Divide $$2x^5+2x^4-53x^3-57x+54$$ by $2x^2+2x-55$ to express

$$2x^5+2x^4-53x^3-57x+54=q(x)\cdot(2x^2+2x-5)+r(x)$$ where $q(x)$ is the quotient and $r(x)$ is the remainder.

$\implies2x^5+2x^4-53x^3-57x+54=r(x)$ as $2x^2+2x-5=0$

Here $r(x)=-1$

Solution 2:

What I did was equivalent to division, or to your second solution, but went as follows.

First I got to $2x^2+2x=55$ and multiplied this by $x^3$ so that $2x^5+2x^4=55x^3$

Now I substituted this into: $$p(x)=2x^5+2x^4-53x^3-57x+55=55x^3-53x^3-57x+54=2x^3-57x+54$$

Next I used $55x=2x^3+2x^2$ to give $$p(x)=2x^3-55x-2x+54=2x^3-2x^3-2x^2-2x+54=-2x^2-2x+54=-55+54=-1$$


I find it is sometimes handy to remember that if I am working with an $x$ such that $p(x)=q(x)$, I can substitute $p(x)$ and $q(x)$ in any expression involving $x$. Formally this works the same as polynomial division by $p(x)-q(x)$. However it is sometimes more flexible and easier to apply.

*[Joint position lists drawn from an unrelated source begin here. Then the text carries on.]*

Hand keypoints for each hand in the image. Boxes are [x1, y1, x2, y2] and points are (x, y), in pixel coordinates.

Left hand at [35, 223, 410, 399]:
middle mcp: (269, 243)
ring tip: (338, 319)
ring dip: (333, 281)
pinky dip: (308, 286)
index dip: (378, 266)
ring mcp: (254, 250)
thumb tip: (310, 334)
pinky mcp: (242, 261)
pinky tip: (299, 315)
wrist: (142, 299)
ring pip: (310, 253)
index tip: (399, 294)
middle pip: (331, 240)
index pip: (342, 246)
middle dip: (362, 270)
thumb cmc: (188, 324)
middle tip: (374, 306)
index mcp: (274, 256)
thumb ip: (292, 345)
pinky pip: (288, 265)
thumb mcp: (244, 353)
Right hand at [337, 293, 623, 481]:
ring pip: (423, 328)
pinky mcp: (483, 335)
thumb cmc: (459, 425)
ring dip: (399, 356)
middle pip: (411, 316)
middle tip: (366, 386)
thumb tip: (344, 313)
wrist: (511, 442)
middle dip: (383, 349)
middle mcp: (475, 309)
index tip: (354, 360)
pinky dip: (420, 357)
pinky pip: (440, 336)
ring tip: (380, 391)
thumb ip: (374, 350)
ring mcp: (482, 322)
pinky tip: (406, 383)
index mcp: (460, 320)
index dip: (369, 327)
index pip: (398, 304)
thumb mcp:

It can turn out to require more lengthy calculations than a more regular method, but it has the advantage of keeping the expressions simple at each stage. If I can't see how to make more progress, I can always resort to division, but I can start with any simpler expression I've derived.